Aufgrund der augenscheinlichen Resonanz auf Tiere entstand die Idee einer Delphintherapie für Charlotte. Da diese nicht billig ist, vor allem, wenn die Delphine artgerecht in freien Meeresbecken gehalten werden, sahen die Müllers ein, Hilfe von außen anzunehmen. Einfach ihre Hände aufhalten und um Spenden bitten ist jedoch nicht ihre Art und deshalb entstand die Aktion „Wandern für Lotti“, bei der für jeden von Vater René gewanderten Kilometer einen Cent von den Spendern erbeten wurde. Er hatte sich auf diese Tour gewissenhaft vorbereitet und regelmäßig trainiert. Er war bereits mit vollem Rucksack einige Tagestouren von ungefähr 40 Kilometern marschiert und hatte den Vatertag im Höhentrainingslager verbracht. Der Termin der Wanderaktion stand seit Monaten fest, Unterkünfte waren gebucht, Zeitungen informiert, Strecken detailliert geplant anhand von Wanderkarten, für einige Strecken hatten sich Mitwanderer angemeldet. Womit allerdings niemand hatte rechnen können war die brütende Hitze, die René in den ersten drei Tagen seiner Tour sprichwörtlich fast zu Fall gebracht hätte.
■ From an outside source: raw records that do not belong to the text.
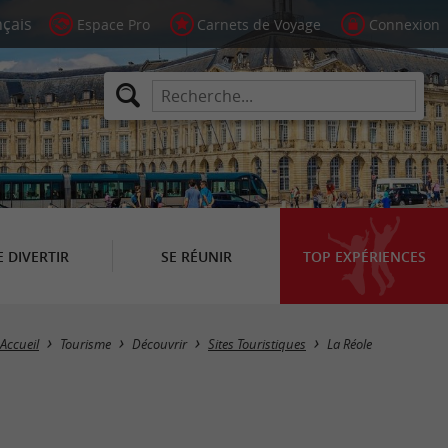
Espace Pro
Carnets de Voyage
Connexion
E DIVERTIR
SE RÉUNIR
TOP EXPÉRIENCES
Masquer la carte
Accueil
Tourisme
Découvrir
Sites Touristiques
La Réole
Am Abend des dritten Tages erlitt er fast einen Kreislaufzusammenbruch und seine Füße entzündeten sich und schwollen extrem an. Nach dem Befund des Arztes, der dringend davon abriet, die Wanderung fortzusetzen, entwickelte sich aus dieser herben Enttäuschung eine weitere Idee. Aufgeben, nein danke. Dann wandert eben ganz Deutschland für Charlotte. Jeder, der wandert, egal wohin, konnte bis zum Tag des Zieleinlaufs seine Kilometer auf der Webseite von Charlotte posten und so dazu beitragen, dass die 580 Kilometer zu Ende gelaufen wurden. Der Endstand der gelaufenen Kilometer am Tag des Zieleinlaufs waren stolze gesammelte 2.058 Kilometer. Die Müllers sind stolz, dankbar und schauen der Therapie für Charlotte zuversichtlich entgegen. Auch wenn die Aussichten ungewiss sind, erhoffen sie für ihre Tochter weitere kleine Fortschritte, sodass sich ihre Feinmotorik weiterhin verbessert und sie lernen kann, Gegenstände selbständig zu greifen. Vielleicht wird sie eines Tages auch ohne Stütze sitzen können. Das sind die Wünsche und Hoffnungen der Eltern; eben kleine Schritte und wie sie selbst sagen, oft merken sie gar nicht, wie viele sie schon wieder gemeinsam zurückgelegt und gemeistert haben.